Source information START

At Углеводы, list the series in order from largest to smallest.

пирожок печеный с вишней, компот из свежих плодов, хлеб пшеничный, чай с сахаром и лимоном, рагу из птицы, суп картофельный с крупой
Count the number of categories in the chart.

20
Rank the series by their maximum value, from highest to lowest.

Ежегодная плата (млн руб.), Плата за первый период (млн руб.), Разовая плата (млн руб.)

Source information END
Source information START

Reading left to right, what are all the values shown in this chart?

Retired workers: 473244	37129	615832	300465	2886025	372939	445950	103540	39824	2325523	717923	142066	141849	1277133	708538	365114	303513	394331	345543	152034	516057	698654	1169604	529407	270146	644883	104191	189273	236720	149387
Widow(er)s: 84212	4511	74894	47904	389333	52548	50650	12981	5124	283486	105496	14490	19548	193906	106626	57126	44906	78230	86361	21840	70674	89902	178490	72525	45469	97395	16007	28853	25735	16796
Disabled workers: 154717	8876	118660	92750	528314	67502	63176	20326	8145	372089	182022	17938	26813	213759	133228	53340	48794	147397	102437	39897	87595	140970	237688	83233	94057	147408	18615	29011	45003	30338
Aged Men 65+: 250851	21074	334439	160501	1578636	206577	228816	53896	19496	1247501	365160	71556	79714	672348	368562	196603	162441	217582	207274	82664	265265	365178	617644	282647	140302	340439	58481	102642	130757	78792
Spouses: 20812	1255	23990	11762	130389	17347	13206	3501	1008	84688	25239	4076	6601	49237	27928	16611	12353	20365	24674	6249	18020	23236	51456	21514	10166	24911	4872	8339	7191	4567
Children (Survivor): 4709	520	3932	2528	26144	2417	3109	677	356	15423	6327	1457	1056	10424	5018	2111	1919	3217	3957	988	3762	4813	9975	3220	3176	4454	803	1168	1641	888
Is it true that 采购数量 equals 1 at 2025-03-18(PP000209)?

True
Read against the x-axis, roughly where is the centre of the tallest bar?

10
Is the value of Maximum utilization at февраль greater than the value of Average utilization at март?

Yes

Source information END

_Action item_:
List every line of the material above that contains the word "workers". Copy each of those lines in full.

_Answer to the problem_:
Retired workers: 473244	37129	615832	300465	2886025	372939	445950	103540	39824	2325523	717923	142066	141849	1277133	708538	365114	303513	394331	345543	152034	516057	698654	1169604	529407	270146	644883	104191	189273	236720	149387
Disabled workers: 154717	8876	118660	92750	528314	67502	63176	20326	8145	372089	182022	17938	26813	213759	133228	53340	48794	147397	102437	39897	87595	140970	237688	83233	94057	147408	18615	29011	45003	30338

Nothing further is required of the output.